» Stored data

+--

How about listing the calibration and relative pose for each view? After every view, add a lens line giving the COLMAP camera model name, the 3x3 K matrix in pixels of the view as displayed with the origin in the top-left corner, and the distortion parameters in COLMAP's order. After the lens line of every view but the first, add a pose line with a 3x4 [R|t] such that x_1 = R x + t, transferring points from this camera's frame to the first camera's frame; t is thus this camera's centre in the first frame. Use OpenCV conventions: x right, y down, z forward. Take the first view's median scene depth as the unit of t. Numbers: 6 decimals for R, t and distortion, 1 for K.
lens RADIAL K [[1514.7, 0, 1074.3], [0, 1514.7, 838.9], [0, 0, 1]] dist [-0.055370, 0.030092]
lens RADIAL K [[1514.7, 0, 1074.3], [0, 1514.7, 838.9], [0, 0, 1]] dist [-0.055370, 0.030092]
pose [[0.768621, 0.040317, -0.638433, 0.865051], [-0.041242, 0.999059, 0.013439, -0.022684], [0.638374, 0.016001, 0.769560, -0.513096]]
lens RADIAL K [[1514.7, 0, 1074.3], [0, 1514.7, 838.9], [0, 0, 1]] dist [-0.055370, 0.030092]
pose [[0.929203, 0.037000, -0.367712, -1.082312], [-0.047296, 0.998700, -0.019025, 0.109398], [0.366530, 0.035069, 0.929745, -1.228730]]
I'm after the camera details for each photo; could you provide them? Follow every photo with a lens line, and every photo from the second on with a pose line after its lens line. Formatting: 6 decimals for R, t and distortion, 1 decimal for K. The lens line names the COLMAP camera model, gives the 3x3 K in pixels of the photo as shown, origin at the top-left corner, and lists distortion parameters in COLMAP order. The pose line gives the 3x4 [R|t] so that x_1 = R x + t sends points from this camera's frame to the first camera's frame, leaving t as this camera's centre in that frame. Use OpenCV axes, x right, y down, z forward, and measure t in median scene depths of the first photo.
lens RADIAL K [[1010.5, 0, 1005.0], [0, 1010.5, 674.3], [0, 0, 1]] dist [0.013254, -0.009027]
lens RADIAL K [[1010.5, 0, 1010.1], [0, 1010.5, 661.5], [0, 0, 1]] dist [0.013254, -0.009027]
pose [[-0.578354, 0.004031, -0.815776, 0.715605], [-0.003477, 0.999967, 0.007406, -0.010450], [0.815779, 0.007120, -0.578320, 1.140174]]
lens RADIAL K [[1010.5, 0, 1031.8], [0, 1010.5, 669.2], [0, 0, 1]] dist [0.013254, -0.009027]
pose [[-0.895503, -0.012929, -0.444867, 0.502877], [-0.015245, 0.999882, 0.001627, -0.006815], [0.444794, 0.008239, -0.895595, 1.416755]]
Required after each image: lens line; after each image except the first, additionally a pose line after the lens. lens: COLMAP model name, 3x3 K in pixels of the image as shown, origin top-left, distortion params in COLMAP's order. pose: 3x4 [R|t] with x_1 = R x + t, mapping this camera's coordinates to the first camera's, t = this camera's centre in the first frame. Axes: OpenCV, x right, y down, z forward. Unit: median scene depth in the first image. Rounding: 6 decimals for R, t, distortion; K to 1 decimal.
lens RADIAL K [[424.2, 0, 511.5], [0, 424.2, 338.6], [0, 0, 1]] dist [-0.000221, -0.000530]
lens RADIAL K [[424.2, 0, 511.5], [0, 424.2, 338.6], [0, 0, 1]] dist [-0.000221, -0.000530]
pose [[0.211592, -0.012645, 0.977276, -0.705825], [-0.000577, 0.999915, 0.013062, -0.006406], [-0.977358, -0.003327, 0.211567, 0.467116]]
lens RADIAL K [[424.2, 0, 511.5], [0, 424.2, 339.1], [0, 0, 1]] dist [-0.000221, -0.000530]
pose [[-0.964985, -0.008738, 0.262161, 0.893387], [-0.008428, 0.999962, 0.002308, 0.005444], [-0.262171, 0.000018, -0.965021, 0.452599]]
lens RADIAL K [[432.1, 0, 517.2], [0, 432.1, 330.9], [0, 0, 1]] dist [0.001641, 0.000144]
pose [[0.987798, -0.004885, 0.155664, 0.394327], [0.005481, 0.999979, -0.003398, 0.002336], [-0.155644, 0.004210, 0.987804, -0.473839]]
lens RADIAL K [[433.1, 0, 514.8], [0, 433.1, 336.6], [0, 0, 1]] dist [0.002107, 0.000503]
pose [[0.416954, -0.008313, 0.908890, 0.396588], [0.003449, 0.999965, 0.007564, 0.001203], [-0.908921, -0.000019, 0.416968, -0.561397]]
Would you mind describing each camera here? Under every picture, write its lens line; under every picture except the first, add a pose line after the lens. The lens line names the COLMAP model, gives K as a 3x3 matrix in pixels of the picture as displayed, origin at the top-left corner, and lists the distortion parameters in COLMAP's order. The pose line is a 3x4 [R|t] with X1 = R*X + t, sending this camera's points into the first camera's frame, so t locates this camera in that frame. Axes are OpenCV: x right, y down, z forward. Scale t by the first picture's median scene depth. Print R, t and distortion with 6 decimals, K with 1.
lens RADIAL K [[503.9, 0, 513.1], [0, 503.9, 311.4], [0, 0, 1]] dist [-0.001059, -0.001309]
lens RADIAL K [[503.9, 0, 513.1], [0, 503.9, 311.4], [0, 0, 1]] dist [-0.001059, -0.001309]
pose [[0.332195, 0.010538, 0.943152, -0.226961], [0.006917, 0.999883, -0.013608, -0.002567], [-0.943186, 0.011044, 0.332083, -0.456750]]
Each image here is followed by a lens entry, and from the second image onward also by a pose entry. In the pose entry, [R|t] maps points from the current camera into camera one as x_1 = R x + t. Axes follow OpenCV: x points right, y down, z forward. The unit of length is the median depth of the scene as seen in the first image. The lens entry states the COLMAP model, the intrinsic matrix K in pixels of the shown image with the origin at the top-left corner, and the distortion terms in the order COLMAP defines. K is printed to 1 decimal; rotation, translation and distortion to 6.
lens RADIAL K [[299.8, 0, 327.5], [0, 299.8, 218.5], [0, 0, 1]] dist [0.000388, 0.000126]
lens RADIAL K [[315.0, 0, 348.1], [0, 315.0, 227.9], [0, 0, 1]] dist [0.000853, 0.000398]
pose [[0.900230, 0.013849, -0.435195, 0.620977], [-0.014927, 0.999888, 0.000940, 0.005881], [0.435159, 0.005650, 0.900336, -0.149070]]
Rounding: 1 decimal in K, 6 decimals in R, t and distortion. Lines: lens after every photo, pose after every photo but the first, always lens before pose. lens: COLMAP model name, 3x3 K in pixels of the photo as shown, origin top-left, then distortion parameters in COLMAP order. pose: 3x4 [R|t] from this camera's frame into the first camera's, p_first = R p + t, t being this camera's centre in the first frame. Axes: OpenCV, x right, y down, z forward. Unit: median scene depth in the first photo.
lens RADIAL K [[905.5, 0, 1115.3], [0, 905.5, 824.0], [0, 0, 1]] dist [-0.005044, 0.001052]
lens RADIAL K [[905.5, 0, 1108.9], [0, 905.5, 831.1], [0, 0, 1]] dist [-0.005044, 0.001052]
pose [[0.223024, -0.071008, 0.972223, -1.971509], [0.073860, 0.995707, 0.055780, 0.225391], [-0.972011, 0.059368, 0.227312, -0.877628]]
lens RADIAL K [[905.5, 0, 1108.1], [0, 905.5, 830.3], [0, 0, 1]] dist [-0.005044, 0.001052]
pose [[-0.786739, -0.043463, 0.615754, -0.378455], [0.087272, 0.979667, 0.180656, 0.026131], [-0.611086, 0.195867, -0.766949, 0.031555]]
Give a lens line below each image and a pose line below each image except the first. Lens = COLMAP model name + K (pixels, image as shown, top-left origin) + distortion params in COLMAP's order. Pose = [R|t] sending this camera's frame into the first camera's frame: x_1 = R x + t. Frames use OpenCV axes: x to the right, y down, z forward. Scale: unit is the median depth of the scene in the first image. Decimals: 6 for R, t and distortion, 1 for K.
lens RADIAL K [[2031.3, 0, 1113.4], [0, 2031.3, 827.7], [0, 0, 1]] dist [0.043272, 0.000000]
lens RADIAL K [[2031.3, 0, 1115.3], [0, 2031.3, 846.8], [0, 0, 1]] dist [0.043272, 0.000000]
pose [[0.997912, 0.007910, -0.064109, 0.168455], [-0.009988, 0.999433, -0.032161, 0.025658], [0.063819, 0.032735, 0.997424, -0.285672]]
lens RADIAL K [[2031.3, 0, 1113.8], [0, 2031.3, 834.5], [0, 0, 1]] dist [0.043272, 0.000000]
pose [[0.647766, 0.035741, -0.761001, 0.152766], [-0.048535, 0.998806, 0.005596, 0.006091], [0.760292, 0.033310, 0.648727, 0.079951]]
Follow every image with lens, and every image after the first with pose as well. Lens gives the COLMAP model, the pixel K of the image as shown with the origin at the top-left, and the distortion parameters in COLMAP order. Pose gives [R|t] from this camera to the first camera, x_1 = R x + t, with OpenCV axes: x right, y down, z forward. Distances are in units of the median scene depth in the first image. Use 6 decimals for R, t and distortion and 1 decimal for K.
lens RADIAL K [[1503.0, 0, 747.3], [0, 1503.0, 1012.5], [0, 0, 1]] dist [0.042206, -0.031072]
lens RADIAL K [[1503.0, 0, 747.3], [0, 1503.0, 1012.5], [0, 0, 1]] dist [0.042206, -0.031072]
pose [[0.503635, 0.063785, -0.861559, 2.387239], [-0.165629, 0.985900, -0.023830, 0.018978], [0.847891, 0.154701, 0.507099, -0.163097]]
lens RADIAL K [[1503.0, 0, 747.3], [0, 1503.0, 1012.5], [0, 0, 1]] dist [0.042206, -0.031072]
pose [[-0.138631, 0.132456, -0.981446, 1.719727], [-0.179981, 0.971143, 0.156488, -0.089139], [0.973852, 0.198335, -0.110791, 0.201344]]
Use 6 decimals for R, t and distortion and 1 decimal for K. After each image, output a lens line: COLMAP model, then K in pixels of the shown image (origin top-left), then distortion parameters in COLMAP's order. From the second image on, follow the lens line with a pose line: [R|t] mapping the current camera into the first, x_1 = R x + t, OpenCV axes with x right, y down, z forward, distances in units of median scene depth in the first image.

+--

» TASK INSTRUCTIONS
Gather each of the lines above that contains the word "Frames" and copy those lines in full.

» PROBLEM SOLUTION
Give a lens line below each image and a pose line below each image except the first. Lens = COLMAP model name + K (pixels, image as shown, top-left origin) + distortion params in COLMAP's order. Pose = [R|t] sending this camera's frame into the first camera's frame: x_1 = R x + t. Frames use OpenCV axes: x to the right, y down, z forward. Scale: unit is the median depth of the scene in the first image. Decimals: 6 for R, t and distortion, 1 for K.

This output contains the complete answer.